(Text segment)

For example, with \(k=3\) and \(\ell =|y|=1\), in the computation of F(2, 3, 1) we encounter sequences (1, 0, 0), (2, 0, 0), (0, 1, 0), (0, 2, 0), (0, 3, 0) and (0, 1, 0); and, e.g., \(\left( {\begin{array}{c}6\\ (0,2,0)\end{array}}\right) ^{\!*}=\left( {\begin{array}{c}6\\ 0,1,0,5\end{array}}\right) =\left( {\begin{array}{c}6\\ 1,5\end{array}}\right) =\left( {\begin{array}{c}6\\ 1\end{array}}\right) =6\). The term with \(\ell =|y|=0\) equals \((k-1)^N\). Note that \(F(x_1,x_2)\) evaluates to 1, as expected. By the way, \(F(x_1)\) is 0, if \(x_1>0\).

Proof. The theorem can be proven through the obvious recurrence (for \(x_1>0\))

$$\begin{aligned} F(x_1,x_2,\ldots ,x_k)= & {} \left( {\begin{array}{c}N-1\\ x_1-1\end{array}}\right) F(x_2,\ldots ,x_k) + {}\\&{}+ F(x_1,x_2-1,\ldots ,x_k)+\ldots +F(x_1,x_2,\ldots ,x_k-1) \end{aligned}$$

where we interpret a term as 0 if one of its arguments is negative. The respective terms count bad sequences that start with a 1, with a 2, ..., with a k.

We first note that \(F(1,\!\overbrace{0,\ldots ,0}^{k-1\ \mathrm {times}}\!)\) equals 0 if \(k=1\), and equals 1 if \(k>1\). Furthermore, \(F(0,0,\ldots ,0)=1\). This is the basis for an inductive proof, with respect to \(\langle k,N\rangle \).

(End Text segment)

▸ **To do**:
(a) From the passage about F, extract the text between "For example, with" and "0, if \(x_1>0\).", inclusive.
(b) Answer these questions using the passage about F:
(i) What is the value of F(x_1) when x_1 > 0?
(ii) What do the respective terms of the recurrence count?
(iii) With respect to what is the inductive proof carried out?

(Source information)

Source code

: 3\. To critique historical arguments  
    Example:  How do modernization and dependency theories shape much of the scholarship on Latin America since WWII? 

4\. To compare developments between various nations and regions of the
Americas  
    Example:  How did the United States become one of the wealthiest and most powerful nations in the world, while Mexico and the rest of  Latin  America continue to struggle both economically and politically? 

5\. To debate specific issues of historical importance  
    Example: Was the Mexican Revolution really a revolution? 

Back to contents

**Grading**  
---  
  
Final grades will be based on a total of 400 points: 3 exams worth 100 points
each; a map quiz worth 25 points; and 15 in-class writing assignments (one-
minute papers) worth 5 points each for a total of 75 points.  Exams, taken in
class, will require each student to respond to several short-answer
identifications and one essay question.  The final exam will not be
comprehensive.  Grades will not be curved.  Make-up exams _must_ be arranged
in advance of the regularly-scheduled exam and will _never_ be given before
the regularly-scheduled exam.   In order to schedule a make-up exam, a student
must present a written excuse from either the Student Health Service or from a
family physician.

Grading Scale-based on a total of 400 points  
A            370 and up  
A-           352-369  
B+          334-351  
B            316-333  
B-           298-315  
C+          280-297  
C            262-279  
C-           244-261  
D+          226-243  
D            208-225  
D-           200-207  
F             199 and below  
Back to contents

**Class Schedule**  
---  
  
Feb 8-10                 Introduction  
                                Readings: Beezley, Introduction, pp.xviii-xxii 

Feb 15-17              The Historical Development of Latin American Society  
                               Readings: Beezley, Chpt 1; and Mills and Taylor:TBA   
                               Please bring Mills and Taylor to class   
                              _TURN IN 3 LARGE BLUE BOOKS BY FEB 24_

(End Source information)

▸ **Your responses**:
(a)
For example, with \(k=3\) and \(\ell =|y|=1\), in the computation of F(2, 3, 1) we encounter sequences (1, 0, 0), (2, 0, 0), (0, 1, 0), (0, 2, 0), (0, 3, 0) and (0, 1, 0); and, e.g., \(\left( {\begin{array}{c}6\\ (0,2,0)\end{array}}\right) ^{\!*}=\left( {\begin{array}{c}6\\ 0,1,0,5\end{array}}\right) =\left( {\begin{array}{c}6\\ 1,5\end{array}}\right) =\left( {\begin{array}{c}6\\ 1\end{array}}\right) =6\). The term with \(\ell =|y|=0\) equals \((k-1)^N\). Note that \(F(x_1,x_2)\) evaluates to 1, as expected. By the way, \(F(x_1)\) is 0, if \(x_1>0\).

(b)
(i) F(x_1) is 0.
(ii) They count bad sequences that start with a 1, with a 2, ..., with a k.
(iii) It is carried out with respect to ⟨k, N⟩.